▸ Assigned task:
Omitting any pictures, transcribe the entries below exactly.

Dataset excerpts
• • • •

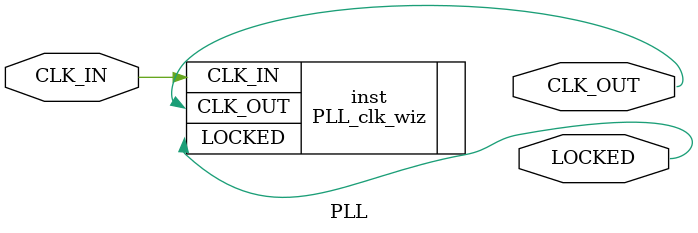
<source format=v>


`timescale 1ps/1ps

(* CORE_GENERATION_INFO = "PLL,clk_wiz_v6_0_9_0_0,{component_name=PLL,use_phase_alignment=true,use_min_o_jitter=false,use_max_i_jitter=false,use_dyn_phase_shift=false,use_inclk_switchover=false,use_dyn_reconfig=false,enable_axi=0,feedback_source=FDBK_AUTO,PRIMITIVE=PLL,num_out_clk=1,clkin1_period=10.000,clkin2_period=10.000,use_power_down=false,use_reset=false,use_locked=true,use_inclk_stopped=false,feedback_type=SINGLE,CLOCK_MGR_TYPE=NA,manual_override=false}" *)

module PLL 
 (
  // Clock out ports
  output        CLK_OUT,
  // Status and control signals
  output        LOCKED,
 // Clock in ports
  input         CLK_IN
 );

  PLL_clk_wiz inst
  (
  // Clock out ports  
  .CLK_OUT(CLK_OUT),
  // Status and control signals               
  .LOCKED(LOCKED),
 // Clock in ports
  .CLK_IN(CLK_IN)
  );

endmodule

</source>
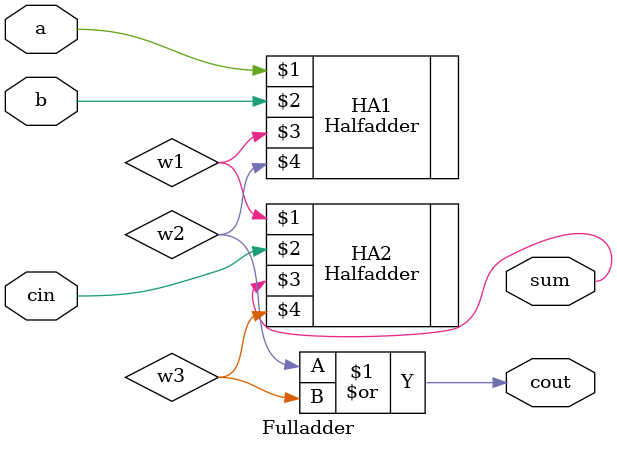
<source format=sv>
module pipelined_multiplier(x,y,z,clk);
input [3:0]x,y;                                                                                   //4-bit input multiplier
input clk; 
output [7:0]z;               // 8 bit output
wire [3:0]PP1,PP2,PP3,PP4;                                                     //Partial products
wire [3:0]s1,s2,s3;
wire c1,c2,c3;

//for pipelining
reg
L1_13,L1_12,L1_11,L1_10,L1_9,L1_8,L1_7,L1_6,L1_5,L1_4,L1_3,L1_2,L1_1,       //latches for storing temperory values
L1_0;                                                                      
reg L2_10,L2_9,L2_8,L2_7,L2_6,L2_5,L2_4,L2_3,L2_2,L2_1,L2_0;               //latches for storing temperory values
reg L3_7,L3_6,L3_5,L3_4,L3_3,L3_2,L3_1,L3_0;                                       //latches for storing temperory values
//partial products
assign PP1 = x & {4{y[0]}};                   //replication for taking bitwise AND operation
assign PP2 = x & {4{y[1]}};                //replication for taking bitwise AND operation
assign PP3 = x & {4{y[2]}};             //replication for taking bitwise AND operation
assign PP4 = x & {4{y[3]}};           //replication for taking bitwise AND operation

RCA A1({1'b0,PP1[3:1]},PP2,s1,c1);      //(a,b,sum,cout)                           //concatenation
RCA A2({L1_5,L1_4,L1_3,L1_2},{L1_9,L1_8,L1_7,L1_6},s2,c2);               //concatenation
RCA A3({L2_10,L2_9,L2_8,L2_7},{L2_6,L2_5,L2_4,L2_3},s3,c3);           //concatenation

assign z = {L3_7,L3_6,L3_5,L3_4,L3_3,L3_2,L3_1,L3_0};

always @(posedge(clk))                                          //stage 1
{L1_13,L1_12,L1_11,L1_10,L1_9,L1_8,L1_7,L1_6,L1_5,L1_4,L1_3,L1_2,L1_1,L1_0} <= {PP4,PP3,c1,s1,PP1[0]};

always @(posedge(clk))                                      //stage 2
{L2_10,L2_9,L2_8,L2_7,L2_6,L2_5,L2_4,L2_3,L2_2,L2_1,L2_0} <= {L1_13,L1_12,L1_11,L1_10,c2,s2,L1_1,L1_0};

always @(posedge(clk))                                   //stage 3
{L3_7,L3_6,L3_5,L3_4,L3_3,L3_2,L3_1,L3_0} <= {c3,s3,L2_2,L2_1,L2_0};
endmodule

//4 bit Ripple Carry Adder module using 1HA and 3FA 
module RCA(a,b,sum,cout);
input [3:0]a,b;
output [3:0]sum;
output cout;
wire t1,t2,t3;
Halfadder HA(a[0],b[0],sum[0],t1);                                                      //(a,b,sum,cout)
Fulladder FA1(a[1],b[1],t1,sum[1],t2);                                             //(a,b,cin,sum,cout)
Fulladder FA2(a[2],b[2],t2,sum[2],t3);                                           //(a,b,cin,sum,cout)
Fulladder FA3(a[3],b[3],t3,sum[3],cout);                                     //(a,b,cin,sum,cout)
endmodule

module Fulladder(a,b,cin,sum,cout);
 input  a,b,cin;
output sum,cout;
wire   w1,w2,w3;
Halfadder HA1(a,b,w1,w2);//(a,b,sum,cout)
Halfadder HA2(w1,cin,sum,w3);
assign cout=w2|w3;
endmodule

</source>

• • • •

▸ Answer to the problem:
<source format=v>


`timescale 1ps/1ps

(* CORE_GENERATION_INFO = "PLL,clk_wiz_v6_0_9_0_0,{component_name=PLL,use_phase_alignment=true,use_min_o_jitter=false,use_max_i_jitter=false,use_dyn_phase_shift=false,use_inclk_switchover=false,use_dyn_reconfig=false,enable_axi=0,feedback_source=FDBK_AUTO,PRIMITIVE=PLL,num_out_clk=1,clkin1_period=10.000,clkin2_period=10.000,use_power_down=false,use_reset=false,use_locked=true,use_inclk_stopped=false,feedback_type=SINGLE,CLOCK_MGR_TYPE=NA,manual_override=false}" *)

module PLL 
 (
  // Clock out ports
  output        CLK_OUT,
  // Status and control signals
  output        LOCKED,
 // Clock in ports
  input         CLK_IN
 );

  PLL_clk_wiz inst
  (
  // Clock out ports  
  .CLK_OUT(CLK_OUT),
  // Status and control signals               
  .LOCKED(LOCKED),
 // Clock in ports
  .CLK_IN(CLK_IN)
  );

endmodule

</source>
<source format=sv>
module pipelined_multiplier(x,y,z,clk);
input [3:0]x,y;                                                                                   //4-bit input multiplier
input clk; 
output [7:0]z;               // 8 bit output
wire [3:0]PP1,PP2,PP3,PP4;                                                     //Partial products
wire [3:0]s1,s2,s3;
wire c1,c2,c3;

//for pipelining
reg
L1_13,L1_12,L1_11,L1_10,L1_9,L1_8,L1_7,L1_6,L1_5,L1_4,L1_3,L1_2,L1_1,       //latches for storing temperory values
L1_0;                                                                      
reg L2_10,L2_9,L2_8,L2_7,L2_6,L2_5,L2_4,L2_3,L2_2,L2_1,L2_0;               //latches for storing temperory values
reg L3_7,L3_6,L3_5,L3_4,L3_3,L3_2,L3_1,L3_0;                                       //latches for storing temperory values
//partial products
assign PP1 = x & {4{y[0]}};                   //replication for taking bitwise AND operation
assign PP2 = x & {4{y[1]}};                //replication for taking bitwise AND operation
assign PP3 = x & {4{y[2]}};             //replication for taking bitwise AND operation
assign PP4 = x & {4{y[3]}};           //replication for taking bitwise AND operation

RCA A1({1'b0,PP1[3:1]},PP2,s1,c1);      //(a,b,sum,cout)                           //concatenation
RCA A2({L1_5,L1_4,L1_3,L1_2},{L1_9,L1_8,L1_7,L1_6},s2,c2);               //concatenation
RCA A3({L2_10,L2_9,L2_8,L2_7},{L2_6,L2_5,L2_4,L2_3},s3,c3);           //concatenation

assign z = {L3_7,L3_6,L3_5,L3_4,L3_3,L3_2,L3_1,L3_0};

always @(posedge(clk))                                          //stage 1
{L1_13,L1_12,L1_11,L1_10,L1_9,L1_8,L1_7,L1_6,L1_5,L1_4,L1_3,L1_2,L1_1,L1_0} <= {PP4,PP3,c1,s1,PP1[0]};

always @(posedge(clk))                                      //stage 2
{L2_10,L2_9,L2_8,L2_7,L2_6,L2_5,L2_4,L2_3,L2_2,L2_1,L2_0} <= {L1_13,L1_12,L1_11,L1_10,c2,s2,L1_1,L1_0};

always @(posedge(clk))                                   //stage 3
{L3_7,L3_6,L3_5,L3_4,L3_3,L3_2,L3_1,L3_0} <= {c3,s3,L2_2,L2_1,L2_0};
endmodule

//4 bit Ripple Carry Adder module using 1HA and 3FA 
module RCA(a,b,sum,cout);
input [3:0]a,b;
output [3:0]sum;
output cout;
wire t1,t2,t3;
Halfadder HA(a[0],b[0],sum[0],t1);                                                      //(a,b,sum,cout)
Fulladder FA1(a[1],b[1],t1,sum[1],t2);                                             //(a,b,cin,sum,cout)
Fulladder FA2(a[2],b[2],t2,sum[2],t3);                                           //(a,b,cin,sum,cout)
Fulladder FA3(a[3],b[3],t3,sum[3],cout);                                     //(a,b,cin,sum,cout)
endmodule

module Fulladder(a,b,cin,sum,cout);
 input  a,b,cin;
output sum,cout;
wire   w1,w2,w3;
Halfadder HA1(a,b,w1,w2);//(a,b,sum,cout)
Halfadder HA2(w1,cin,sum,w3);
assign cout=w2|w3;
endmodule

</source>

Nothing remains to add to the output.